Comparisons of $10 and $20 notes have led to another debate: one about whose portrait should be replaced.
Instead of switching out Alexander Hamilton, many people say, it would be better to replace Andrew Jackson. Hamilton, who has been pictured on the $10 bill for 87 years, was the first Treasury Secretary (1789-1795) and the architect of the U.S. finance system. Jackson’s record of violence has made him much less popular. As president (1829-1837), he championed the Indian Removal Act of 1830, which forcibly relocated some 125,000 Native Americans.
In January, Senator James Lankford, a Republican from Oklahoma, a state that is 9 percent Native American, sponsored a resolution calling for Jackson to be replaced.
Meanwhile, the Alexander Hamilton Awareness Society began a social media campaign, #SaveHamilton, to keep him on the $10 bill.
So far, the Treasury has stuck to its plans for the $10 bill. Lew assured Hamilton supporters that Hamilton would remain on the bill somehow, presumably as a secondary figure. But that only provoked more objections.
“That sounds pretty second-class to me,” presidential candidate Hillary Clinton said in July. “I think a woman should have her own bill.”

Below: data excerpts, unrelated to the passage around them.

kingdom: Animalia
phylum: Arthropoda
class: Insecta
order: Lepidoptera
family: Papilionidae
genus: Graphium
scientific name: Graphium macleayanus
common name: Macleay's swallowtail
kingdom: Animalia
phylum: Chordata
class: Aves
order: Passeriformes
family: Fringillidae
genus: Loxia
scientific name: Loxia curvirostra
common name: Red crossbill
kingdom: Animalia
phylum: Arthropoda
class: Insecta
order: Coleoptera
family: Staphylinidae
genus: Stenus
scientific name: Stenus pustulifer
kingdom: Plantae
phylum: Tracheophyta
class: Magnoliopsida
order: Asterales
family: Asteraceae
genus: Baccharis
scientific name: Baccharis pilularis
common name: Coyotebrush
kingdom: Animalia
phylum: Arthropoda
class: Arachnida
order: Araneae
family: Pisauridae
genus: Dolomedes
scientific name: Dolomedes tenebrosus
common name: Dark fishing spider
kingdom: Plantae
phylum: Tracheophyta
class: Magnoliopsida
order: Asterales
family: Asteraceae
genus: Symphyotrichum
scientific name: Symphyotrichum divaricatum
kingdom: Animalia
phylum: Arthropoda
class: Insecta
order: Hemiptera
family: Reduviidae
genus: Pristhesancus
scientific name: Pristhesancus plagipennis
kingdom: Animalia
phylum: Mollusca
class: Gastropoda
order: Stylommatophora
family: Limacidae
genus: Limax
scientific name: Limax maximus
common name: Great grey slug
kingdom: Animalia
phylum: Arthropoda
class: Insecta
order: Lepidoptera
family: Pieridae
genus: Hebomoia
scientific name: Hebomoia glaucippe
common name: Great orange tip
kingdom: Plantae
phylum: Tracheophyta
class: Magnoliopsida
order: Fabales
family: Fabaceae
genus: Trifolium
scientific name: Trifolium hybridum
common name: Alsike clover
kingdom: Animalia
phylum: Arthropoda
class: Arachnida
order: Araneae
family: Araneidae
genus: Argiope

The Treasury’s decision will be announced sometime this year. The final redesign will be unveiled in 2020, just in time for the centennial of the ratification of the 19th Amendment to the Constitution, which guaranteed women the right to vote. Despite the heated controversy, advocates say, the fact that a woman will be seen on U.S. currency one way or another is cause for celebration.